I didn't really say very much. Your comments are a lot more
interesting.
> The input is a collection, t(n), of n > 1 numbers in [0, 24). The
> average should be a number, A, in [0, 24) that minimises
>
> Sum_{i=1,n} distance(A, t(i))
>
> (or Sum_{i=1,n} difference(A, t(i))^2 if you prefer to think in terms
> of variance). So far, this is just what an average is. The key point
> is what is the distance (or difference) whose sum (or sum of squares)
> we want to minimise? For times, I would say it is the length of the
> shorter arc round an imaginary 24-hour clock face.
Minimizing the square of the distance (aka length of the shorter arc)
is one metric, and I think a reasonable one. (Minimizing the absolute
value of the distance gives a result more like the median than the
mean, IIANM.)
> The problem has a natural interpretation in terms of angles. Whatever
> the circular quantity is, convert the values to unit vectors round a
> circle. For times of day, just scale [0, 24) to [0, 2*pi). The
> average is then just the direction of the average vector, converted
> back to a time of day.
Averaging the "time unit vectors" is another plausible metric.
> Sometimes that vector has zero length, and the average is undefined,
> but otherwise the length of the vector gives an indication of the
> variability of the data.
>
> Why do I consider this a reasonable interpretation of the problem?
> Well, given a list of times of day when a train is observed to pass
> some station, the circular 24-hour-time average should be our best
> estimate of the scheduled time.
>
> Obviously there are other possible readings of the problem, but I was
> not able to justify any of them as useful for any real-world
> applications. This is a case where I hope I am wrong and there /are/
> other circular averages with practical interpretations.
A nice analysis.
Some observations (all of which I believe are correct, but no
guarantees are offered).
The "vector average" metric is easier to calculate and gives an
explicit indication when the data produces a degenerate result.

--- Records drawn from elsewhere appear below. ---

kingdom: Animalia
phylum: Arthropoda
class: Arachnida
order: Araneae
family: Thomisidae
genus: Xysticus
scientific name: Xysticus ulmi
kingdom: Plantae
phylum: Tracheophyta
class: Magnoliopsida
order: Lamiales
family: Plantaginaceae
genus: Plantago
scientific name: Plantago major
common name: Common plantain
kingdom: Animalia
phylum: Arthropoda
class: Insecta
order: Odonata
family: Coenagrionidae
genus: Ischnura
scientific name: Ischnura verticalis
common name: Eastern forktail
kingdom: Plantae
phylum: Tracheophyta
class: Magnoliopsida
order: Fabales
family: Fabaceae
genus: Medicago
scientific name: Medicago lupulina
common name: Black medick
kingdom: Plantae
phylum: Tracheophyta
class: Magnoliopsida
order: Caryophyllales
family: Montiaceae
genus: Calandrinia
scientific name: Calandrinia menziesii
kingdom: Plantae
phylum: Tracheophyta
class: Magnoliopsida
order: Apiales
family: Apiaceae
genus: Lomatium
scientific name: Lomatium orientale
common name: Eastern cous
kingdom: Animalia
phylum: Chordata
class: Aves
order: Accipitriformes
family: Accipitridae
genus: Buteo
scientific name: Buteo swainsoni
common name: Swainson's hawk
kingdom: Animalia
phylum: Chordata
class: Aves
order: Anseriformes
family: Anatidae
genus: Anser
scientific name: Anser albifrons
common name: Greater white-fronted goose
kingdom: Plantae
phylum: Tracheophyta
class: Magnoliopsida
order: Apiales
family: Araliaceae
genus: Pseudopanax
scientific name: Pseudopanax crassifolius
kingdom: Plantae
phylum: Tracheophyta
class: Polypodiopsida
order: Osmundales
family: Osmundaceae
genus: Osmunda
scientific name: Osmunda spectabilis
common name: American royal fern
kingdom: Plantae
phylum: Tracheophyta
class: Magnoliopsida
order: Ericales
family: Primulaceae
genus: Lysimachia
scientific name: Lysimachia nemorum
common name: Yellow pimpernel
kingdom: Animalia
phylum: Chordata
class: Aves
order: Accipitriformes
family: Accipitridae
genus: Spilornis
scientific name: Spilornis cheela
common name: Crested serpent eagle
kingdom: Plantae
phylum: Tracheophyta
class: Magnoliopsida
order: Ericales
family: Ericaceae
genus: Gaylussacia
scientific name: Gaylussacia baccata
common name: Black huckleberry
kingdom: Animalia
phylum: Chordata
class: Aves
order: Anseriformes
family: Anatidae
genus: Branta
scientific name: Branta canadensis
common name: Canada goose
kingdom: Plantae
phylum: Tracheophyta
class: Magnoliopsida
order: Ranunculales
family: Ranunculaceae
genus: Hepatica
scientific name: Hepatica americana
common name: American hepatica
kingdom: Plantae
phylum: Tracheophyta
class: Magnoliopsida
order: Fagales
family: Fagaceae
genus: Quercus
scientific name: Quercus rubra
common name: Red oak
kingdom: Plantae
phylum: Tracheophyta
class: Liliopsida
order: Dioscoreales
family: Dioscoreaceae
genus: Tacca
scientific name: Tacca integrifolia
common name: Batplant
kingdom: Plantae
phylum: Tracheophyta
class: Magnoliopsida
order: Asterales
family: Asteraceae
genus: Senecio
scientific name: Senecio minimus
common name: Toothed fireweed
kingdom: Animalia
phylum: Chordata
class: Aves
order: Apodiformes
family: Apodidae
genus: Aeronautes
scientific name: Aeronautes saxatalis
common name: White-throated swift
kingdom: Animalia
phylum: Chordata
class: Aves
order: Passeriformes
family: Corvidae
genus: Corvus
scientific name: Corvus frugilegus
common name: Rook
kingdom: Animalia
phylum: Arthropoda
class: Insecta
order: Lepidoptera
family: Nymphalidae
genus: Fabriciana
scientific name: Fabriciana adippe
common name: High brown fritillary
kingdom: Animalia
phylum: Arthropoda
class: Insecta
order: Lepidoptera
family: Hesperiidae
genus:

Considering only cases that do not produce a degenerate result:
(1) the "conventional average" metric and the "vector average"
metric can produce different results when there are more than two
data points. (For one or two data points I think they are always
the same.)
(2) the "vector average" metric can be calculated in O(n). The
"conventional average" metric can be calculated in O(n*n).
(3) when the times are all reasonably close together, the
"conventional average" metric seems more likely to produce a result
corresponding to what most people expect. Another way to say this
is that the "vector average" metric will sometimes surprise people.
Incidentally, I had implemented a method that is isomorphic to
the "vector average" metric (at least I think it is), and I was
surprised to discover that it gave different results than the
"conventional average" metric in some cases.